Task description:
Retype every line of the data below word for word.

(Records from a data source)
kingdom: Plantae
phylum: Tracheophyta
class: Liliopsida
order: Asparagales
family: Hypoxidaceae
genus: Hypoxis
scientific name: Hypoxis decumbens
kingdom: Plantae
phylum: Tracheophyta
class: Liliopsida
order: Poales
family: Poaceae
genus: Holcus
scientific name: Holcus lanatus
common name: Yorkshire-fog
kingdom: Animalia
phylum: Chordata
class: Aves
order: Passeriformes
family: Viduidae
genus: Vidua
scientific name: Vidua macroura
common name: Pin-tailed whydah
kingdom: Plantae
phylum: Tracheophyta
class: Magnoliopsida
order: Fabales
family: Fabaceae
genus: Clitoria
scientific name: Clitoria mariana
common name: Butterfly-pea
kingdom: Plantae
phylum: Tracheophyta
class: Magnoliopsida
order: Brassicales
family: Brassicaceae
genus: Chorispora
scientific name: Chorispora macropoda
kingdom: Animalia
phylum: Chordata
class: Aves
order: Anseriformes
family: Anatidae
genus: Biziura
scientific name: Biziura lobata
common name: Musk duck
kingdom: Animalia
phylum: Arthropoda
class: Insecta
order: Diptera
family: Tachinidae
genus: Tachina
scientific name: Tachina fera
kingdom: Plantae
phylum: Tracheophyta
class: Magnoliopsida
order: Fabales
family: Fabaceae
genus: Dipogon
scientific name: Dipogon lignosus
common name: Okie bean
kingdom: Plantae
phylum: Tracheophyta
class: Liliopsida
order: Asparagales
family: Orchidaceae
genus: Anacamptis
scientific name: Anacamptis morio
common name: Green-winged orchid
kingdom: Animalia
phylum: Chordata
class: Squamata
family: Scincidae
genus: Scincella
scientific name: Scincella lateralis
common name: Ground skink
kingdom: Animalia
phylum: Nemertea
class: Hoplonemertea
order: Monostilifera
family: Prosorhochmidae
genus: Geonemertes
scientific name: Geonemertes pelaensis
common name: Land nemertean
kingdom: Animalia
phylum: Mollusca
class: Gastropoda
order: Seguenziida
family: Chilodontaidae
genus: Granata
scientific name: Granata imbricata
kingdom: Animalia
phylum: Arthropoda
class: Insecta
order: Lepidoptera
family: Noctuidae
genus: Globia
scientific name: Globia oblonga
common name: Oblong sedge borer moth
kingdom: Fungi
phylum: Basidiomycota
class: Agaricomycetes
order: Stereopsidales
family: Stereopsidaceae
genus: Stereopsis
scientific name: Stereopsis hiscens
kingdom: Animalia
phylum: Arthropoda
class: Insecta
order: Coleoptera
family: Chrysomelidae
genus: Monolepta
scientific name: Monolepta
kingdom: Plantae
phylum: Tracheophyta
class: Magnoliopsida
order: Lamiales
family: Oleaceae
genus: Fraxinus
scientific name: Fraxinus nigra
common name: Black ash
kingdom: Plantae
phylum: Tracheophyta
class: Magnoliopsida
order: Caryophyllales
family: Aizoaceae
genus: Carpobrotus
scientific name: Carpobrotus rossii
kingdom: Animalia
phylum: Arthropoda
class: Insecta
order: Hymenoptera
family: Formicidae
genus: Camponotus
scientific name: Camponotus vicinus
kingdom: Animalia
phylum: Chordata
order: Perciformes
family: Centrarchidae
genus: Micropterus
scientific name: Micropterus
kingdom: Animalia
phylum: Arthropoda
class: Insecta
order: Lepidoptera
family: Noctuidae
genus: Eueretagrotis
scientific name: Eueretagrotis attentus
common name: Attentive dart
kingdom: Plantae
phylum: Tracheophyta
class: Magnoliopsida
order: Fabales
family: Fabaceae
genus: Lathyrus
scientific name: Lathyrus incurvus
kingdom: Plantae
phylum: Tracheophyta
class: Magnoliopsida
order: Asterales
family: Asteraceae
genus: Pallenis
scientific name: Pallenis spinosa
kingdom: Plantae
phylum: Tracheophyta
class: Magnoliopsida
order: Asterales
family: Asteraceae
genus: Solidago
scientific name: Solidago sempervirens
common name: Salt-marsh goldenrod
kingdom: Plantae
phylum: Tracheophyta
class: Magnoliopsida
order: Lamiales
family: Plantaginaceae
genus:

Full solution:
kingdom: Plantae
phylum: Tracheophyta
class: Liliopsida
order: Asparagales
family: Hypoxidaceae
genus: Hypoxis
scientific name: Hypoxis decumbens
kingdom: Plantae
phylum: Tracheophyta
class: Liliopsida
order: Poales
family: Poaceae
genus: Holcus
scientific name: Holcus lanatus
common name: Yorkshire-fog
kingdom: Animalia
phylum: Chordata
class: Aves
order: Passeriformes
family: Viduidae
genus: Vidua
scientific name: Vidua macroura
common name: Pin-tailed whydah
kingdom: Plantae
phylum: Tracheophyta
class: Magnoliopsida
order: Fabales
family: Fabaceae
genus: Clitoria
scientific name: Clitoria mariana
common name: Butterfly-pea
kingdom: Plantae
phylum: Tracheophyta
class: Magnoliopsida
order: Brassicales
family: Brassicaceae
genus: Chorispora
scientific name: Chorispora macropoda
kingdom: Animalia
phylum: Chordata
class: Aves
order: Anseriformes
family: Anatidae
genus: Biziura
scientific name: Biziura lobata
common name: Musk duck
kingdom: Animalia
phylum: Arthropoda
class: Insecta
order: Diptera
family: Tachinidae
genus: Tachina
scientific name: Tachina fera
kingdom: Plantae
phylum: Tracheophyta
class: Magnoliopsida
order: Fabales
family: Fabaceae
genus: Dipogon
scientific name: Dipogon lignosus
common name: Okie bean
kingdom: Plantae
phylum: Tracheophyta
class: Liliopsida
order: Asparagales
family: Orchidaceae
genus: Anacamptis
scientific name: Anacamptis morio
common name: Green-winged orchid
kingdom: Animalia
phylum: Chordata
class: Squamata
family: Scincidae
genus: Scincella
scientific name: Scincella lateralis
common name: Ground skink
kingdom: Animalia
phylum: Nemertea
class: Hoplonemertea
order: Monostilifera
family: Prosorhochmidae
genus: Geonemertes
scientific name: Geonemertes pelaensis
common name: Land nemertean
kingdom: Animalia
phylum: Mollusca
class: Gastropoda
order: Seguenziida
family: Chilodontaidae
genus: Granata
scientific name: Granata imbricata
kingdom: Animalia
phylum: Arthropoda
class: Insecta
order: Lepidoptera
family: Noctuidae
genus: Globia
scientific name: Globia oblonga
common name: Oblong sedge borer moth
kingdom: Fungi
phylum: Basidiomycota
class: Agaricomycetes
order: Stereopsidales
family: Stereopsidaceae
genus: Stereopsis
scientific name: Stereopsis hiscens
kingdom: Animalia
phylum: Arthropoda
class: Insecta
order: Coleoptera
family: Chrysomelidae
genus: Monolepta
scientific name: Monolepta
kingdom: Plantae
phylum: Tracheophyta
class: Magnoliopsida
order: Lamiales
family: Oleaceae
genus: Fraxinus
scientific name: Fraxinus nigra
common name: Black ash
kingdom: Plantae
phylum: Tracheophyta
class: Magnoliopsida
order: Caryophyllales
family: Aizoaceae
genus: Carpobrotus
scientific name: Carpobrotus rossii
kingdom: Animalia
phylum: Arthropoda
class: Insecta
order: Hymenoptera
family: Formicidae
genus: Camponotus
scientific name: Camponotus vicinus
kingdom: Animalia
phylum: Chordata
order: Perciformes
family: Centrarchidae
genus: Micropterus
scientific name: Micropterus
kingdom: Animalia
phylum: Arthropoda
class: Insecta
order: Lepidoptera
family: Noctuidae
genus: Eueretagrotis
scientific name: Eueretagrotis attentus
common name: Attentive dart
kingdom: Plantae
phylum: Tracheophyta
class: Magnoliopsida
order: Fabales
family: Fabaceae
genus: Lathyrus
scientific name: Lathyrus incurvus
kingdom: Plantae
phylum: Tracheophyta
class: Magnoliopsida
order: Asterales
family: Asteraceae
genus: Pallenis
scientific name: Pallenis spinosa
kingdom: Plantae
phylum: Tracheophyta
class: Magnoliopsida
order: Asterales
family: Asteraceae
genus: Solidago
scientific name: Solidago sempervirens
common name: Salt-marsh goldenrod
kingdom: Plantae
phylum: Tracheophyta
class: Magnoliopsida
order: Lamiales
family: Plantaginaceae
genus:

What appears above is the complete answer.